WHAT IS NEEDED:
Reproduce the records below word for word, leaving out the pictures.

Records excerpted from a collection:
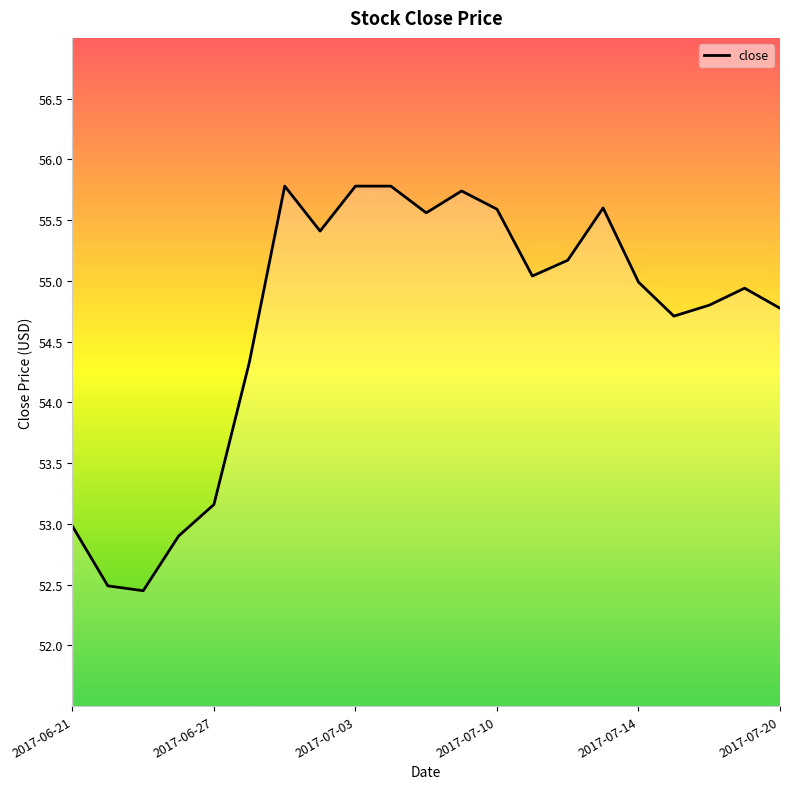

What is the minimum value shown in the chart?

52.5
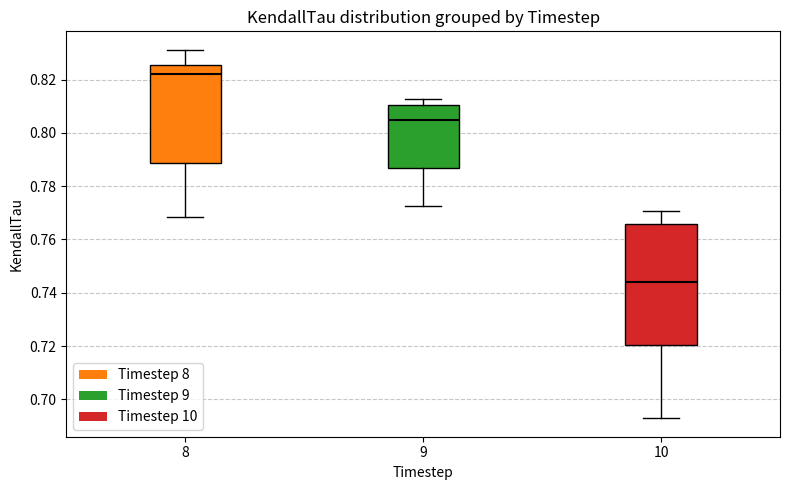

Reading left to right, read every box against the y-axis: the position of its median line, the range the box covers, and the ends of its whiskers. The values are not printed on the chart, so give them approximately, as read against the axis.

8: median 0.822, box 0.788 to 0.826, whiskers 0.768 to 0.832
9: median 0.806, box 0.786 to 0.810, whiskers 0.772 to 0.812
10: median 0.744, box 0.720 to 0.766, whiskers 0.692 to 0.770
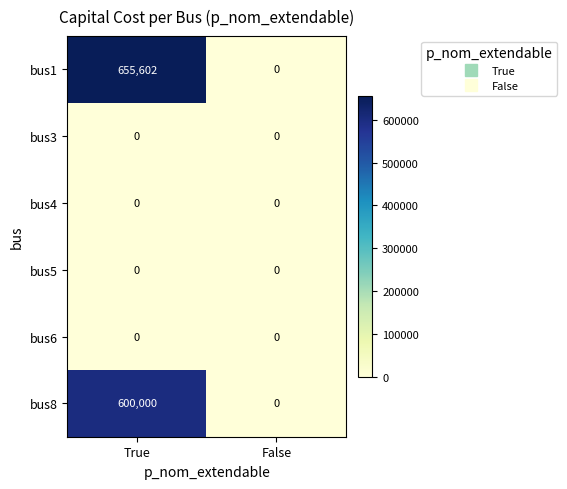

What is the average value of the bus8 series?

300000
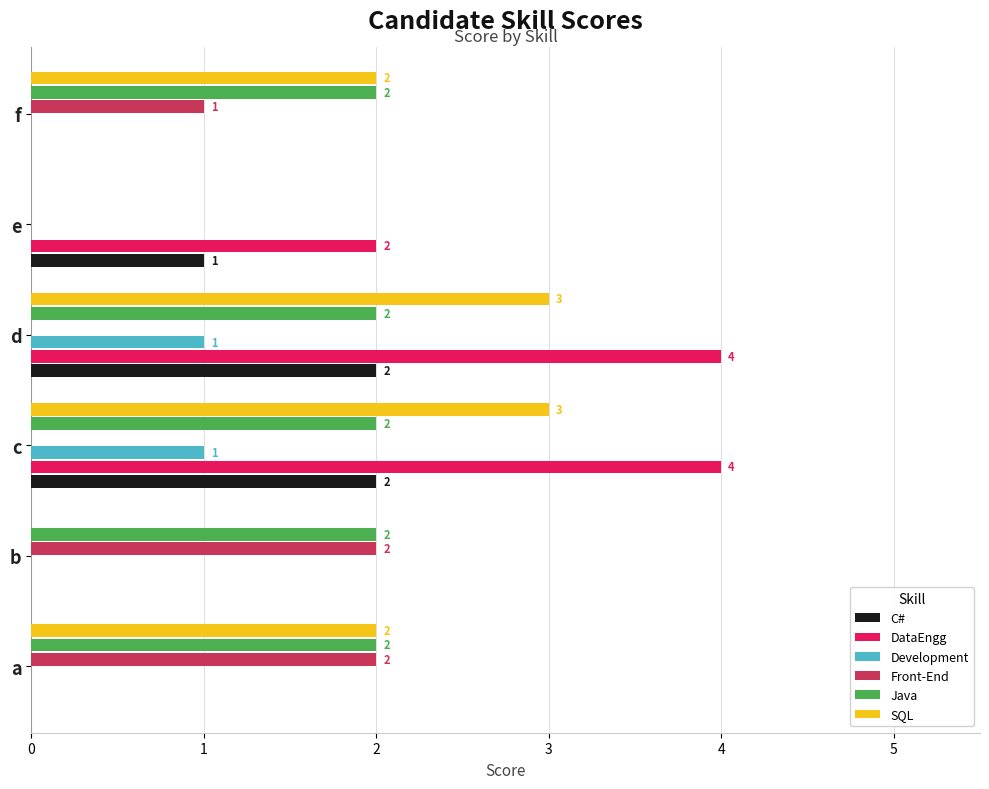

Is it true that DataEngg equals 2 at e?

True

RESULT BELOW:
What is the minimum value shown in the chart?

52.5

Reading left to right, read every box against the y-axis: the position of its median line, the range the box covers, and the ends of its whiskers. The values are not printed on the chart, so give them approximately, as read against the axis.

8: median 0.822, box 0.788 to 0.826, whiskers 0.768 to 0.832
9: median 0.806, box 0.786 to 0.810, whiskers 0.772 to 0.812
10: median 0.744, box 0.720 to 0.766, whiskers 0.692 to 0.770

What is the average value of the bus8 series?

300000

Is it true that DataEngg equals 2 at e?

True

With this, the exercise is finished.